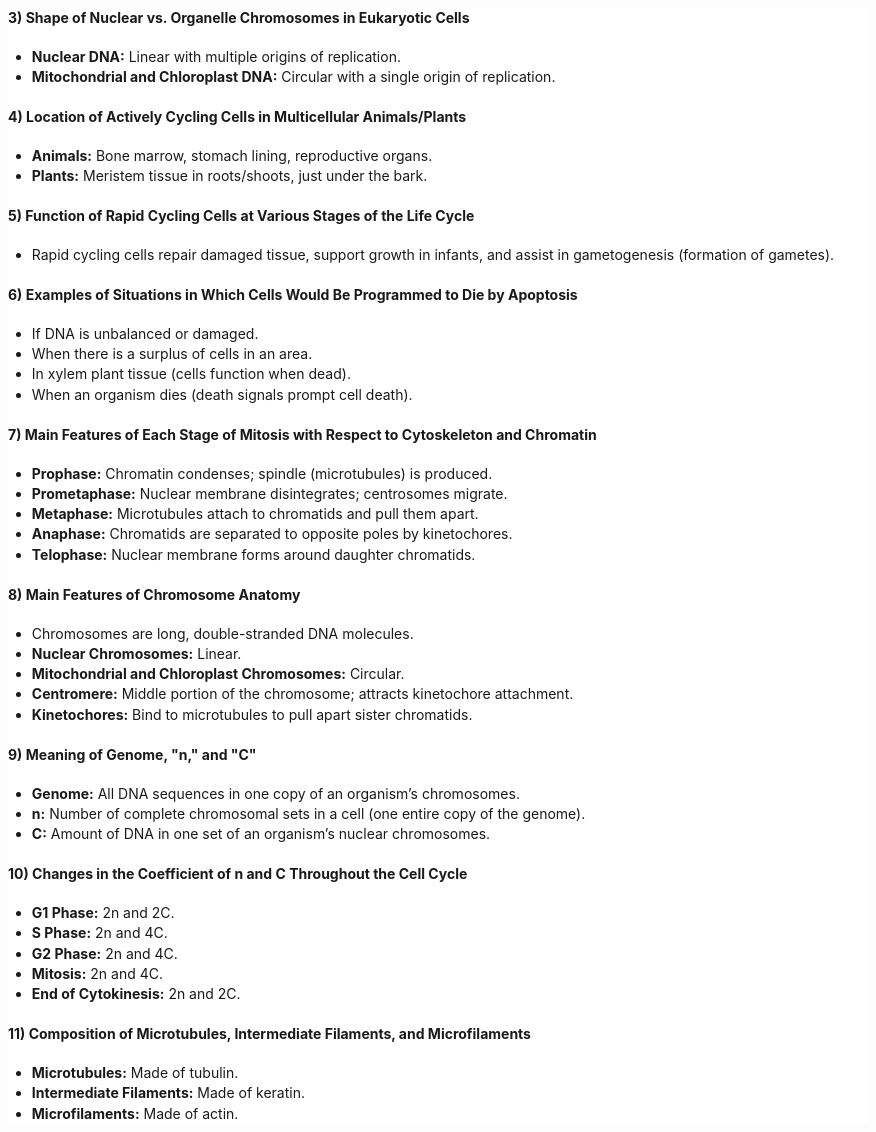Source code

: #### 3) Shape of Nuclear vs. Organelle Chromosomes in Eukaryotic Cells
- **Nuclear DNA:** Linear with multiple origins of replication.
- **Mitochondrial and Chloroplast DNA:** Circular with a single origin of replication.

#### 4) Location of Actively Cycling Cells in Multicellular Animals/Plants
- **Animals:** Bone marrow, stomach lining, reproductive organs.
- **Plants:** Meristem tissue in roots/shoots, just under the bark.

#### 5) Function of Rapid Cycling Cells at Various Stages of the Life Cycle
- Rapid cycling cells repair damaged tissue, support growth in infants, and assist in gametogenesis (formation of gametes).

#### 6) Examples of Situations in Which Cells Would Be Programmed to Die by Apoptosis
- If DNA is unbalanced or damaged.
- When there is a surplus of cells in an area.
- In xylem plant tissue (cells function when dead).
- When an organism dies (death signals prompt cell death).

#### 7) Main Features of Each Stage of Mitosis with Respect to Cytoskeleton and Chromatin
- **Prophase:** Chromatin condenses; spindle (microtubules) is produced.
- **Prometaphase:** Nuclear membrane disintegrates; centrosomes migrate.
- **Metaphase:** Microtubules attach to chromatids and pull them apart.
- **Anaphase:** Chromatids are separated to opposite poles by kinetochores.
- **Telophase:** Nuclear membrane forms around daughter chromatids.

#### 8) Main Features of Chromosome Anatomy
- Chromosomes are long, double-stranded DNA molecules.
- **Nuclear Chromosomes:** Linear.
- **Mitochondrial and Chloroplast Chromosomes:** Circular.
- **Centromere:** Middle portion of the chromosome; attracts kinetochore attachment.
- **Kinetochores:** Bind to microtubules to pull apart sister chromatids.

#### 9) Meaning of Genome, "n," and "C"
- **Genome:** All DNA sequences in one copy of an organism’s chromosomes.
- **n:** Number of complete chromosomal sets in a cell (one entire copy of the genome).
- **C:** Amount of DNA in one set of an organism’s nuclear chromosomes.

#### 10) Changes in the Coefficient of n and C Throughout the Cell Cycle
- **G1 Phase:** 2n and 2C.
- **S Phase:** 2n and 4C.
- **G2 Phase:** 2n and 4C.
- **Mitosis:** 2n and 4C.
- **End of Cytokinesis:** 2n and 2C.

#### 11) Composition of Microtubules, Intermediate Filaments, and Microfilaments
- **Microtubules:** Made of tubulin.
- **Intermediate Filaments:** Made of keratin.
- **Microfilaments:** Made of actin.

* * * * * * *

Check each line of the records for "with" and copy the ones that contain it.

* Reply to the task
- **Nuclear DNA:** Linear with multiple origins of replication.
- **Mitochondrial and Chloroplast DNA:** Circular with a single origin of replication.
#### 7) Main Features of Each Stage of Mitosis with Respect to Cytoskeleton and Chromatin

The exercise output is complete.